(Saved data entries)
------------

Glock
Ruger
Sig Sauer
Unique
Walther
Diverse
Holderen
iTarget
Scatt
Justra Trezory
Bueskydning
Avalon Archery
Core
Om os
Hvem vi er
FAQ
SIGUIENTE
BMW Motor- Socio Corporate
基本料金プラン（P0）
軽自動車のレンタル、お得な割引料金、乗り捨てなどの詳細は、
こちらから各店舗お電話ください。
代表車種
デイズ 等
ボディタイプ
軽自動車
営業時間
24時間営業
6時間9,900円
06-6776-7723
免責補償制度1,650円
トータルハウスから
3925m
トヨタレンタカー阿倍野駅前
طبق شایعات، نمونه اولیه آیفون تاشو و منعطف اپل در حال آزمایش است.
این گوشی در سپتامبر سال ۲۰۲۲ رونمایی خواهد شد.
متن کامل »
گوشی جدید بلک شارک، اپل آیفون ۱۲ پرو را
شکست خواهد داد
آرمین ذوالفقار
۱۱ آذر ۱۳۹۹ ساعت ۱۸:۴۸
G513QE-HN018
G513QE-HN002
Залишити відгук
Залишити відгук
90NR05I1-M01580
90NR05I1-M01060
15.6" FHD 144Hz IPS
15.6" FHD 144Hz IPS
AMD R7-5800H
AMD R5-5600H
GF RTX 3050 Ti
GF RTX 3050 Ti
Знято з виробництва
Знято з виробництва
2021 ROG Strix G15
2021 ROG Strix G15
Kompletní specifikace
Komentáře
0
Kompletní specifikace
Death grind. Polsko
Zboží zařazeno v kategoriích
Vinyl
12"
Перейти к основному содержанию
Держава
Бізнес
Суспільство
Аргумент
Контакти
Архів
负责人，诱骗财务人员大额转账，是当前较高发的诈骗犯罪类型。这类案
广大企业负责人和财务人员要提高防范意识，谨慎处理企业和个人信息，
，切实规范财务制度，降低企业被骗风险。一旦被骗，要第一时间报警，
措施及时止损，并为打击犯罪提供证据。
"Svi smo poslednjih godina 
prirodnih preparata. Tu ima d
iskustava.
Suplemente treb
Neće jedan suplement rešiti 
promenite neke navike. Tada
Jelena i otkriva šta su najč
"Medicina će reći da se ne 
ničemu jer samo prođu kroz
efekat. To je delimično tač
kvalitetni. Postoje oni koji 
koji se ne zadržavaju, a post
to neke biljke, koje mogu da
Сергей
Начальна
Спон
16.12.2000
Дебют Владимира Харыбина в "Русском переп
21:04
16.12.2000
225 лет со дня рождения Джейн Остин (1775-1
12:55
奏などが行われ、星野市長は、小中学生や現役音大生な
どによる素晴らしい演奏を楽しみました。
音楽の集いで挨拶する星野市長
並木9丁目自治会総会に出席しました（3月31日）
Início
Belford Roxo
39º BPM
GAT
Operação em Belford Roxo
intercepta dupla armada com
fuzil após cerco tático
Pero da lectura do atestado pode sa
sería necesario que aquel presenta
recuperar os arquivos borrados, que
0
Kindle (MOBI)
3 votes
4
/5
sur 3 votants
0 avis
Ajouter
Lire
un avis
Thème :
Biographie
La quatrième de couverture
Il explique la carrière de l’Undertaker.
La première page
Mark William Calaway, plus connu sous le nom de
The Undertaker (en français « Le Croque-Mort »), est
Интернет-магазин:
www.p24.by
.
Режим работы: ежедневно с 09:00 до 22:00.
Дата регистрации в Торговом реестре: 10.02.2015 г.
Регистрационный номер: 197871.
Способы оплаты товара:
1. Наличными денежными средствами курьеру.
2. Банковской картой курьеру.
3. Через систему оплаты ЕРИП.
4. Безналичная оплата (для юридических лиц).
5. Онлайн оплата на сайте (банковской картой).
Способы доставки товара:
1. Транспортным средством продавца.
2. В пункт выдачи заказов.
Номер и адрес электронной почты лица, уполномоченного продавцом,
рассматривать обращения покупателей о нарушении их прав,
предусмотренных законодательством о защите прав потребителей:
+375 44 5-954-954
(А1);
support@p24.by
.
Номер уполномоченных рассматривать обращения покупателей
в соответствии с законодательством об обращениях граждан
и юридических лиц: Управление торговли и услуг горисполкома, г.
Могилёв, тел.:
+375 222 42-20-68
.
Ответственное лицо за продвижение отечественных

------------

* _BRIEF_: Among the entries above, which lines include "neke"? List them all.

* _YOUR SOLUTION_:
promenite neke navike. Tada
to neke biljke, koje mogu da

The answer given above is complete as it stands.